=== Dataset entries ===
↓↓↓
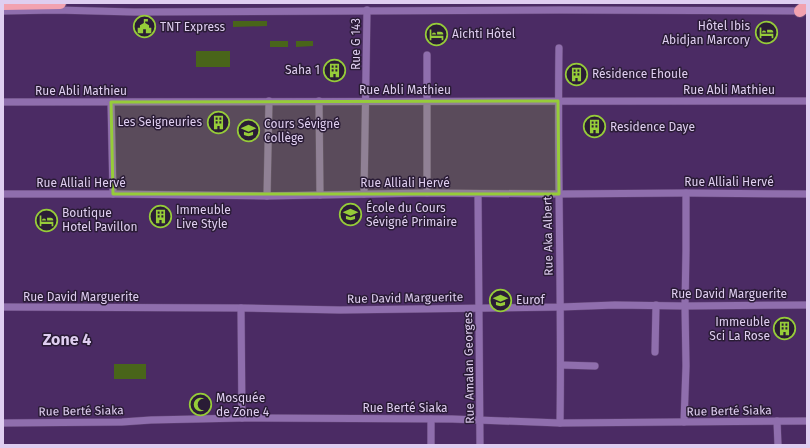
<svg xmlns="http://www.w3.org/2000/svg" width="810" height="448" font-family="'Fira Sans',sans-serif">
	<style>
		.green { fill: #49651a }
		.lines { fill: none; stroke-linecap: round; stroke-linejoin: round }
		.street-casing { stroke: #624576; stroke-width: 8 }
		.highway-casing { stroke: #624576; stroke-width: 14 }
		.street { stroke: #8f6ead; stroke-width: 7 }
		.highway { stroke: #f2a2b0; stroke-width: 12 }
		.marked { fill: #96cc39; fill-opacity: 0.2; stroke: #96cc39; stroke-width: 3; stroke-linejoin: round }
		.labels { text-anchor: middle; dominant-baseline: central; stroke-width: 3; stroke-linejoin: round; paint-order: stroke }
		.poi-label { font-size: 12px; fill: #dfcef0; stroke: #2a1c36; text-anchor: start }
		.street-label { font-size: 12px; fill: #dfcef0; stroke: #2a1c36 }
		.district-label { font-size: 16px; font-weight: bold; fill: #dfcef0; stroke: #2a1c36 }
	</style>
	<rect width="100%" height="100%" fill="#4b2b64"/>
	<!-- green -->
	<g class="green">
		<path d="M233 21H267V26L233 27Z"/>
		<rect x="270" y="41" width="18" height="6"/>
		<path d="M296 41H313V46L296 47Z"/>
		<rect x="196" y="51" width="34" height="16"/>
		<rect x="114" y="364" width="32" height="15"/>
	</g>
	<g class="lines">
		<defs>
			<g id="street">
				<path d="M3 11 56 10 134 12 560 10 803 11"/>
				<path d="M559 48C557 173 562 298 560 423"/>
				<path d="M427 55V193"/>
				<path d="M319 101 320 195"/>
				<path d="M3 102 807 101"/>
				<path d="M111 102 113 194"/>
				<path d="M3 194H113L267 196 427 193 559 194 686 193 807 194"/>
				<path d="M364 194 367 10"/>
				<path d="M478 194 480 445"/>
				<path d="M267 196 269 101"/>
				<path d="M3 307 241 308 340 310 561 307 615 305 685 306 807 305"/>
				<path d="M241 308 242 418"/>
				<path d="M655 352 656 305"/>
				<path d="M561 365 595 366"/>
				<path d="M777 421 778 445"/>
				<path d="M684 422 686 366 685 306 686 250V193"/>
				<path d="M3 423 122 422 151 420 242 418 452 419 560 423 807 421"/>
				<path d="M431 445V419"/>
			</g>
			<g id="highway">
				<path d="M3 4 60 3"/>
				<path d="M800 11 807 5"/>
			</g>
		</defs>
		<!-- street casing -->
		<use href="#street" class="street-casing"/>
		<!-- highway casing -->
		<use href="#highway" class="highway-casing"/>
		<!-- street -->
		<use href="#street" class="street"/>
		<!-- highway -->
		<use href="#highway" class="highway"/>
	</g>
	<!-- marked area -->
	<path class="marked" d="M558 101 559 194H113L111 102Z"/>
	<!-- icons -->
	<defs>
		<symbol id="civic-ring" viewBox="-11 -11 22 22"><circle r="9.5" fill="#2a1c36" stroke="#96cc39" stroke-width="1.5"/><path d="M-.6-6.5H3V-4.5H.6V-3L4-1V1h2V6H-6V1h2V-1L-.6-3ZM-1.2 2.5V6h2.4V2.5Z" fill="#96cc39"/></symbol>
		<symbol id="hotel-ring" viewBox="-11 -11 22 22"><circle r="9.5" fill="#2a1c36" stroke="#96cc39" stroke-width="1.5"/><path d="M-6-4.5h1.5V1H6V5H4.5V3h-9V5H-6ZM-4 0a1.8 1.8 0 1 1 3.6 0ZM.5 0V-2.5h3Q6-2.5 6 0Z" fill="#96cc39"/></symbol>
		<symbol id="building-ring" viewBox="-11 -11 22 22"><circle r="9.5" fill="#2a1c36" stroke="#96cc39" stroke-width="1.5"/><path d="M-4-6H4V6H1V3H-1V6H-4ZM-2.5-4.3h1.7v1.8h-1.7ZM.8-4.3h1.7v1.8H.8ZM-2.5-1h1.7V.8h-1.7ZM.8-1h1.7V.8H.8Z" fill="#96cc39"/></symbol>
		<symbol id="school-ring" viewBox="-11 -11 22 22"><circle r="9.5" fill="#2a1c36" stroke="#96cc39" stroke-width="1.5"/><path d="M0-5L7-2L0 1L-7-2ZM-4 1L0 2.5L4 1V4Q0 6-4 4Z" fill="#96cc39"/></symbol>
		<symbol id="mosque-ring" viewBox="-11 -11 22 22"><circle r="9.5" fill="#2a1c36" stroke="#96cc39" stroke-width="1.5"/><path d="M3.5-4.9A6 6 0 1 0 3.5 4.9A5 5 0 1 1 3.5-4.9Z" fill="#96cc39"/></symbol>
	</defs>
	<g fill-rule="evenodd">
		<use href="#civic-ring" x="132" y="14" width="25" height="25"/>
		<use href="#hotel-ring" x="754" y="20" width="25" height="25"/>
		<use href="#hotel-ring" x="424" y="22" width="25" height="25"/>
		<use href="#building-ring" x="322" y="58" width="25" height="25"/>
		<use href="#building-ring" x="564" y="62" width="25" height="25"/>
		<use href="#building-ring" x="206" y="110" width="25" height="25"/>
		<use href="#building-ring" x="582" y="114" width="25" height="25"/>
		<use href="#school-ring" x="236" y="118" width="25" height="25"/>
		<use href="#school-ring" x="338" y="202" width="25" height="25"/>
		<use href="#building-ring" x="148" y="204" width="25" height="25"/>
		<use href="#hotel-ring" x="34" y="208" width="25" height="25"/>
		<use href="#school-ring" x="488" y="288" width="25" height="25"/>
		<use href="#building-ring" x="772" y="316" width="25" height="25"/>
		<use href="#mosque-ring" x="188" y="392" width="25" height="25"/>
	</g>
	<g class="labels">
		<!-- poi labels -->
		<g class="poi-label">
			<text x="750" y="26" text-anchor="end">Hôtel Ibis<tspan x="750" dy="14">Abidjan Marcory</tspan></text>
			<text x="160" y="27">TNT Express</text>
			<text x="452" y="34">Aichti Hôtel</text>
			<text x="320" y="70" text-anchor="end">Saha 1</text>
			<text x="592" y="74">Résidence Ehoule</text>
			<text x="202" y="122" text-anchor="end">Les Seigneuries</text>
			<text x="264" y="124">Cours Sévigné<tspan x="264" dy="14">Collège</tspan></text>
			<text x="610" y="127">Residence Daye</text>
			<text x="366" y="208">École du Cours<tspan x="366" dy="14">Sévigné Primaire</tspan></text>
			<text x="176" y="210">Immeuble<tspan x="176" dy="14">Live Style</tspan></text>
			<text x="62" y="213">Boutique<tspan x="62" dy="14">Hotel Pavillon</tspan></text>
			<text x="516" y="300">Eurof</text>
			<text x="770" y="322" text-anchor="end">Immeuble<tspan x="770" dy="14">Sci La Rose</tspan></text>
			<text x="216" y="398">Mosquée<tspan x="216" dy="14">de Zone 4</tspan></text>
		</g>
		<!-- street labels -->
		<g class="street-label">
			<text transform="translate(356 44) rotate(-90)">Rue G 143</text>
			<text x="405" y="90">Rue Abli Mathieu</text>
			<text x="729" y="90">Rue Abli Mathieu</text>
			<text x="81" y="91">Rue Abli Mathieu</text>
			<text x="729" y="182">Rue Alliali Hervé</text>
			<text x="81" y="183">Rue Alliali Hervé</text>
			<text x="405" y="183">Rue Alliali Hervé</text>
			<text transform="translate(548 236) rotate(-91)">Rue Aka Albert</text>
			<text x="729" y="294">Rue David Marguerite</text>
			<text x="81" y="297">Rue David Marguerite</text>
			<text transform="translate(405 298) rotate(-1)">Rue David Marguerite</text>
			<text transform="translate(469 368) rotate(-91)">Rue Amalan Georges</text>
			<text x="405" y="408">Rue Berté Siaka</text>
			<text transform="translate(81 411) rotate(-1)">Rue Berté Siaka</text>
			<text transform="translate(729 411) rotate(-1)">Rue Berté Siaka</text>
		</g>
		<!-- district labels -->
		<g class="district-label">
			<text x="67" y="339">Zone 4</text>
		</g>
	</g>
	<!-- border -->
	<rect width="810" height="448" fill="none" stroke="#dfcef0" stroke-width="8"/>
</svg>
↑↑↑
=== What needs to be done ===
As you read the records above, find each line that contains "lines" and copy it.

=== Reply ===
		.lines { fill: none; stroke-linecap: round; stroke-linejoin: round }
	<g class="lines">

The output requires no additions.